There also is a situation where the system could be underpaying. Less and less user’s locking their lent liquidity for shorter and shorter periods of time. Thus, the reward needs to increase, again, to find the optimal yield for the market and the economic state of the protocol to promote system growth (again, more liquidity, locked longer). To truly make a sustainable incentive model, it must minimize the consequences of economic growth, and amplify the benefits.

Thus, this is also why the discount level of oTAP ranges from a 50% max to 0%. Not all escrow arrangements are valuable to Tapioca. If Gray proposes a one week lock of 100 USDO, when the average is a one year lock of 1000 USDO, why should Gray receive any reward at all, when Tapioca can extract more value from what the average user is willing to offer?

AML also purposefully introduces game theory. If a user speculates that in order to receive the max discount of 50% in the near future, that they would need to lock for several years, but currently they could receive the 50% discount by locking for a month, the user could decide to lock for six months instead, “locking in” that maximum discount every week for that six months, instead of locking for just the month to get the maximum discount and then needing to lock much much longer than six months to continue getting the maximum discount when the lock lapses. This is a variation of the Rubinstein Bargaining Model. User’s are bargaining with one another with complete information of all other users current moves, in a near infinite time horizon game through sequential and alternating offers to get the highest incentive output possible. The pure strategy of farming & dumping (yield farming) also no longer exists, as users who offer more loyalty to the system, measured in their escrow commitments, will receive far greater rewards. The liquidity locusts upon attempting to lock for the minimum time possible, will be greeted with near zero rewards. To get value, you must give value.

TAP as a token exists on an “exponential decay curve” whereby inflation is constantly decreasing, and any call options left unredeemed (from going OTM or just expiring) “roll over” to the following epoch (week), which continually extends the life span of the incentive supply well past it’s six year shelf life. Not to mention, time weighting TAP (locking) enables holders to receive a slice of the entire pie of fees from the Tapioca ecosystem, which also incentivize the float of the supply being reduced along with inflation reducing autonomously. TAP has a fixed supply, which once all TAP have been redeemed through call options, Tapioca will have captured enough POL that the liquidity itself becomes a magnet for even more liquidity. This all also serves to create reflexivity.
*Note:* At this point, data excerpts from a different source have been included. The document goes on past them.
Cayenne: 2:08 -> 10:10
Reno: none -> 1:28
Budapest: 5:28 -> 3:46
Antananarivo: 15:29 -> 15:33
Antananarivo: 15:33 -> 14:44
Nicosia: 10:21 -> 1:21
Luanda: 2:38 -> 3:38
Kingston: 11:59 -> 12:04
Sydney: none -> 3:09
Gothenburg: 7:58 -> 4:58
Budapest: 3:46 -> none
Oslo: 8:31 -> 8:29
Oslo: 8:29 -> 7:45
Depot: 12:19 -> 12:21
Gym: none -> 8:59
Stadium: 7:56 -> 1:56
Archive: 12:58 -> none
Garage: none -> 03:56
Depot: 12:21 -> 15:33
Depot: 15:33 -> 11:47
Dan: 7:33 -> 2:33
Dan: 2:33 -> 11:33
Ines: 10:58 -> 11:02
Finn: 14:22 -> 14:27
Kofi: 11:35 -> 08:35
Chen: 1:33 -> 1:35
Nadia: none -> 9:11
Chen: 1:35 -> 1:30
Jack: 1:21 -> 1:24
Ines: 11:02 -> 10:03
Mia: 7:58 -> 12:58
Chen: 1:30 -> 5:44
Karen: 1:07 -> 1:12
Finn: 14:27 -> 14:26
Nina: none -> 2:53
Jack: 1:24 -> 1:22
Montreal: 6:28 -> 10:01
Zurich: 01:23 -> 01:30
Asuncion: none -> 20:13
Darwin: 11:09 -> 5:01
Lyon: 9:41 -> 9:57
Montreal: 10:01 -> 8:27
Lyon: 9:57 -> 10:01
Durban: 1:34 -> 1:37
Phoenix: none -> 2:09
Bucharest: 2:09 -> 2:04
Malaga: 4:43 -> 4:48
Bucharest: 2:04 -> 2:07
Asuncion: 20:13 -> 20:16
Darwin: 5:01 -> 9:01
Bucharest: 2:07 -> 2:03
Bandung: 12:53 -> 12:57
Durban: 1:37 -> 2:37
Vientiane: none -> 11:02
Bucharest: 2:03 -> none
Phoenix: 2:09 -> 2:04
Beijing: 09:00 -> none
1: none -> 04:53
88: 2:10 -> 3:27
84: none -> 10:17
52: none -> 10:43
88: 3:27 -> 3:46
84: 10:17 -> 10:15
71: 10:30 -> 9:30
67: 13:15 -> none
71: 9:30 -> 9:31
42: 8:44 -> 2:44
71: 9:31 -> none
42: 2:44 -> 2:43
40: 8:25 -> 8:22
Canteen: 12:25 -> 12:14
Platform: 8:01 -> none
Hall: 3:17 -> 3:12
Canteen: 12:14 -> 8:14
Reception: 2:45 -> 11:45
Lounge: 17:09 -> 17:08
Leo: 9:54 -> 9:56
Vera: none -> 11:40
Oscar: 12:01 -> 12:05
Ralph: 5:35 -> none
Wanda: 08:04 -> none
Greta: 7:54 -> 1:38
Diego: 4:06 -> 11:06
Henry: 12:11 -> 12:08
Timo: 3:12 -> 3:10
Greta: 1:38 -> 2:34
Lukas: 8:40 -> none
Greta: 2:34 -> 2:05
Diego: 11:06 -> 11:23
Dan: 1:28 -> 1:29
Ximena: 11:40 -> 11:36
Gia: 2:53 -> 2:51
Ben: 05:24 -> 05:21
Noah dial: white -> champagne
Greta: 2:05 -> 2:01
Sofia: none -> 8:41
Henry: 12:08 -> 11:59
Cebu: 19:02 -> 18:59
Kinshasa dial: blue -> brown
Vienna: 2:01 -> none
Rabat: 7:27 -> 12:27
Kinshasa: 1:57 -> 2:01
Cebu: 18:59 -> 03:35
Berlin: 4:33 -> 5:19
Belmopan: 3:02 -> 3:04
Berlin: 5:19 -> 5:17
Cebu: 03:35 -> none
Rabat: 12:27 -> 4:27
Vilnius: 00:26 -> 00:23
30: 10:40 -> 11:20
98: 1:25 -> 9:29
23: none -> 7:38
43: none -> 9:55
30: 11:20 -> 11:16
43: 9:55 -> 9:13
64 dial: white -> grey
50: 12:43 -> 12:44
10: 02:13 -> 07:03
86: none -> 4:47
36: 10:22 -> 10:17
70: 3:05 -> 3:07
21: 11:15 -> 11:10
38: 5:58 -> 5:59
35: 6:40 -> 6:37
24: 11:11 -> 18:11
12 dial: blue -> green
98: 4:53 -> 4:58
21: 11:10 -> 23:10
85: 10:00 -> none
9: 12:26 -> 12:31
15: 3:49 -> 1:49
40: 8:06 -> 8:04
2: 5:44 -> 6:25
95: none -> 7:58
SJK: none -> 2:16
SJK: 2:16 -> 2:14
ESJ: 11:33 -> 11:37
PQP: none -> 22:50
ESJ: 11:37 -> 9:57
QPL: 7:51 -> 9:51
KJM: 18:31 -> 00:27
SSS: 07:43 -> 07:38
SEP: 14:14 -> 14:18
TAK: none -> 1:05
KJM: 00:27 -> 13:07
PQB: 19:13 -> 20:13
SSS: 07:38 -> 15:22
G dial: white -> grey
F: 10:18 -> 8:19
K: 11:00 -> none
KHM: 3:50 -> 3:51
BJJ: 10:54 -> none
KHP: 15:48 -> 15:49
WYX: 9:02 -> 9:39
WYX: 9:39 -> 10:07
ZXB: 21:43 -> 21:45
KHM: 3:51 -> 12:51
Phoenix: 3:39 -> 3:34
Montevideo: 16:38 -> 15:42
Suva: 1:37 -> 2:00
Having journeyed through the harrowing descent of all nine infernal realms, from the darkest abyss where Liquidity Mining met its somber end, alongside the deceivers who falsely prophesied the dawn of sound monetary policies, plunging us into our present desolation. We now stand on the precipice of an uncharted domain- here, once more, we gaze upon the celestial stars of divine wisdom, for the true flywheel of transformation has been set to motion.


**-twMatt **

Editor’s Note: Yes, this is way too fucking long- it’s a years work, best I could do. I couldn’t have done this without Rod, the Capy’s, all of my amazing Tapioca family members, and a lot of caffeine and nicotine. This one felt special, I hope you enjoyed it.

P.S. Yes there’s a missing level, #soon.